After leaving Eskom, Calitz worked for energy companies and on energy projects across six continents. During that period, he witnessed first-hand the growing influence of climate policy, as well as the unfolding energy transition, on governments, companies and projects. “Climate change is now the first criterion listed when decisions are taken in boardrooms and it is the first criterion listed as to what is going to have to be dealt with in the national energy policy.”
Without question, if climate change was a core issue domestically, South Africa would never be contemplating the building of yet another coal-fired power station.
Be that as it may, South Africa shouldn’t be considering any new coal-fired power stations for a host of other reasons.
Firstly, the country’s energy system (both power and transport) is already disproportionately skewed towards coal, with about 90% of the country’s electricity being derived from coal and a good portion of its motor fuel too.
Secondly, the commercial proposition is collapsing, as can be seen from the fall in new builds globally and the rapid retreat of bankers from the financing of new coal projects.
Thirdly, the negative health effects of air pollution are not only devastating on a personal level but also increasingly costly economically.
Then there are the other harmful environmental consequences, which range from acid-mine drainage and land degradation to the diversion of massive amounts of precious water for electricity production.

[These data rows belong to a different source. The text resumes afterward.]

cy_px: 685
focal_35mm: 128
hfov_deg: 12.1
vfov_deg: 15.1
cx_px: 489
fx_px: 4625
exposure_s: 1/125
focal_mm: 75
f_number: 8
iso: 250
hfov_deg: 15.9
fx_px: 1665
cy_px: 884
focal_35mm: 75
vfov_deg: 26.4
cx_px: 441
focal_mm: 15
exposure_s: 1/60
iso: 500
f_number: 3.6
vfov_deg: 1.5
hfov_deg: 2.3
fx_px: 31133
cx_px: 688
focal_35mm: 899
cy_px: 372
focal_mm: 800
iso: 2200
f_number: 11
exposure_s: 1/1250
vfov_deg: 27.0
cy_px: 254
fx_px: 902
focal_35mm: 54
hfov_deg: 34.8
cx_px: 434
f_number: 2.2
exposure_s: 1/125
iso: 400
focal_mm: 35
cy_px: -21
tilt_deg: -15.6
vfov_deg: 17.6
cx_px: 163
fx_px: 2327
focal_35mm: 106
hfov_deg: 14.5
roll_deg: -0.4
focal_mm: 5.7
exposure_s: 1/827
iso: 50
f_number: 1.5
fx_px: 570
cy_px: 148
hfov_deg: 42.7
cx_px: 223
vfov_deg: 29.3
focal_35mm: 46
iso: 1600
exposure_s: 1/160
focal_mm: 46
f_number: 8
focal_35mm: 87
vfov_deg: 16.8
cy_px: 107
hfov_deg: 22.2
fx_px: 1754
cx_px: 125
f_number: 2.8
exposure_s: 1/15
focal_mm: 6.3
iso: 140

Lastly and most importantly, coal is simply no longer South Africa’s cheapest option, which means building new coal will further undermine the competitiveness of businesses generally and energy-intensive companies specifically – this, even without the added, and increasingly inevitable, pressure of carbon pricing.

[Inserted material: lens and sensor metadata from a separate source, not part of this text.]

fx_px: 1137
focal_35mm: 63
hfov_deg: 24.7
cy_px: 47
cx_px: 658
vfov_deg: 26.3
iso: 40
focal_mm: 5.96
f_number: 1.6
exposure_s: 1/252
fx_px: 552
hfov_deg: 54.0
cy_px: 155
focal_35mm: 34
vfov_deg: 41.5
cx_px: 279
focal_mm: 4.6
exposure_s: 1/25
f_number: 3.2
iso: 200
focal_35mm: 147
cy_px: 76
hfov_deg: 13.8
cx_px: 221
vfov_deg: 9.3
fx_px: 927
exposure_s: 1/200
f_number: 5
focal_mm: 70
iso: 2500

Hence, even without climate policy dictating the pace, it is simply astounding that government intends including scope for new coal in the future mix.
At the time of writing, the long-awaited Integrated Resource Plan (IRP) update had not been published. That may have changed. What is unlikely to have changed, however, is the inclusion of at least 1 000 MW, probably more, of new coal.
The inclusion arises primarily from the fact that government still lacks a coherent vision and strategy for the energy sector broadly and the electricity sector more specifically. This is itself astounding, given the central role that electricity – both the availability and price thereof – has played in the underperformance of the economy and in the weakening of government’s fiscal position.
In the absence of a vision and strategy, government is unable to direct the vested interests through policy. Instead, the vested interests are allowed to direct policy.
As a result, the tail has wagged the dog and the drafting of the IRP became something akin to a negotiated settlement, rather than a way of ensuring that electricity is a driver of economic and industrial competitiveness.